[Given task]
Retype every one of the following lines verbatim.

* start Dataset *

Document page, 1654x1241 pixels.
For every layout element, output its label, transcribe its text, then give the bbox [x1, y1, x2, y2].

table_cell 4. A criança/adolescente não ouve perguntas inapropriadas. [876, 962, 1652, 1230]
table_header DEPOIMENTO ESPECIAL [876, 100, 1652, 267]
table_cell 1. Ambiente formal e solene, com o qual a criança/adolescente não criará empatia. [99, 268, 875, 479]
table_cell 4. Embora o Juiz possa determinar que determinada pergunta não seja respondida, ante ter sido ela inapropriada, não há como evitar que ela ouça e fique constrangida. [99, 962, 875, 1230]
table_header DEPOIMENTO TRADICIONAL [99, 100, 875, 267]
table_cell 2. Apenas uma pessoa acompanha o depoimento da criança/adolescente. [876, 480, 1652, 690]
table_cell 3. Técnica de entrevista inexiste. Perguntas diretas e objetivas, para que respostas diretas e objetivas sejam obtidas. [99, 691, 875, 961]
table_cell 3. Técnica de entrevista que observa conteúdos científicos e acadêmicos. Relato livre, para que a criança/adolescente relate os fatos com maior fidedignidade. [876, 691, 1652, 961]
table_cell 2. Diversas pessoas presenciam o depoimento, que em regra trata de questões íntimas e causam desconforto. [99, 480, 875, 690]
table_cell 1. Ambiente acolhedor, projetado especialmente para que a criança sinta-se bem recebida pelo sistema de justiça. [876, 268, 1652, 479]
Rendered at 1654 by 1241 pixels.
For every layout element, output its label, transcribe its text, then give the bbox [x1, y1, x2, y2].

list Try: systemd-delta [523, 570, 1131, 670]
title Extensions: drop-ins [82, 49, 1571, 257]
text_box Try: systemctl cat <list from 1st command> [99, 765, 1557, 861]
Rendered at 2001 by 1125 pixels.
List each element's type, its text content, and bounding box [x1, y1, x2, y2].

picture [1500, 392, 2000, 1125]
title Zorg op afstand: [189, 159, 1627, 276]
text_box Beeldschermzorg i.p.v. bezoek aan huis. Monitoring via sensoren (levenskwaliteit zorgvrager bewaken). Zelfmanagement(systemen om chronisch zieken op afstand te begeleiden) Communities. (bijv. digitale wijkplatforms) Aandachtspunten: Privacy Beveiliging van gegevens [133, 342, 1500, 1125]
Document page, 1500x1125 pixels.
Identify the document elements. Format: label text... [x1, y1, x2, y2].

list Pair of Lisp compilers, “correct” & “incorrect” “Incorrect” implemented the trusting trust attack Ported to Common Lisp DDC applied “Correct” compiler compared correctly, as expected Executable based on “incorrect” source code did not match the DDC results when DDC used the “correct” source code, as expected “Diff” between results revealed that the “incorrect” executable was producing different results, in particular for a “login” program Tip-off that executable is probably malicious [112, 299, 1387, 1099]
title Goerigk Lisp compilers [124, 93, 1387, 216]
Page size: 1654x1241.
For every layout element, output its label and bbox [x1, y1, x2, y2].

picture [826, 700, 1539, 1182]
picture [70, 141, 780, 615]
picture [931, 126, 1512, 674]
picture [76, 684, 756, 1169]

* end Dataset *

[Expected answer]
Document page, 1654x1241 pixels.
For every layout element, output its label, transcribe its text, then give the bbox [x1, y1, x2, y2].

table_cell 4. A criança/adolescente não ouve perguntas inapropriadas. [876, 962, 1652, 1230]
table_header DEPOIMENTO ESPECIAL [876, 100, 1652, 267]
table_cell 1. Ambiente formal e solene, com o qual a criança/adolescente não criará empatia. [99, 268, 875, 479]
table_cell 4. Embora o Juiz possa determinar que determinada pergunta não seja respondida, ante ter sido ela inapropriada, não há como evitar que ela ouça e fique constrangida. [99, 962, 875, 1230]
table_header DEPOIMENTO TRADICIONAL [99, 100, 875, 267]
table_cell 2. Apenas uma pessoa acompanha o depoimento da criança/adolescente. [876, 480, 1652, 690]
table_cell 3. Técnica de entrevista inexiste. Perguntas diretas e objetivas, para que respostas diretas e objetivas sejam obtidas. [99, 691, 875, 961]
table_cell 3. Técnica de entrevista que observa conteúdos científicos e acadêmicos. Relato livre, para que a criança/adolescente relate os fatos com maior fidedignidade. [876, 691, 1652, 961]
table_cell 2. Diversas pessoas presenciam o depoimento, que em regra trata de questões íntimas e causam desconforto. [99, 480, 875, 690]
table_cell 1. Ambiente acolhedor, projetado especialmente para que a criança sinta-se bem recebida pelo sistema de justiça. [876, 268, 1652, 479]
Rendered at 1654 by 1241 pixels.
For every layout element, output its label, transcribe its text, then give the bbox [x1, y1, x2, y2].

list Try: systemd-delta [523, 570, 1131, 670]
title Extensions: drop-ins [82, 49, 1571, 257]
text_box Try: systemctl cat <list from 1st command> [99, 765, 1557, 861]
Rendered at 2001 by 1125 pixels.
List each element's type, its text content, and bounding box [x1, y1, x2, y2].

picture [1500, 392, 2000, 1125]
title Zorg op afstand: [189, 159, 1627, 276]
text_box Beeldschermzorg i.p.v. bezoek aan huis. Monitoring via sensoren (levenskwaliteit zorgvrager bewaken). Zelfmanagement(systemen om chronisch zieken op afstand te begeleiden) Communities. (bijv. digitale wijkplatforms) Aandachtspunten: Privacy Beveiliging van gegevens [133, 342, 1500, 1125]
Document page, 1500x1125 pixels.
Identify the document elements. Format: label text... [x1, y1, x2, y2].

list Pair of Lisp compilers, “correct” & “incorrect” “Incorrect” implemented the trusting trust attack Ported to Common Lisp DDC applied “Correct” compiler compared correctly, as expected Executable based on “incorrect” source code did not match the DDC results when DDC used the “correct” source code, as expected “Diff” between results revealed that the “incorrect” executable was producing different results, in particular for a “login” program Tip-off that executable is probably malicious [112, 299, 1387, 1099]
title Goerigk Lisp compilers [124, 93, 1387, 216]
Page size: 1654x1241.
For every layout element, output its label and bbox [x1, y1, x2, y2].

picture [826, 700, 1539, 1182]
picture [70, 141, 780, 615]
picture [931, 126, 1512, 674]
picture [76, 684, 756, 1169]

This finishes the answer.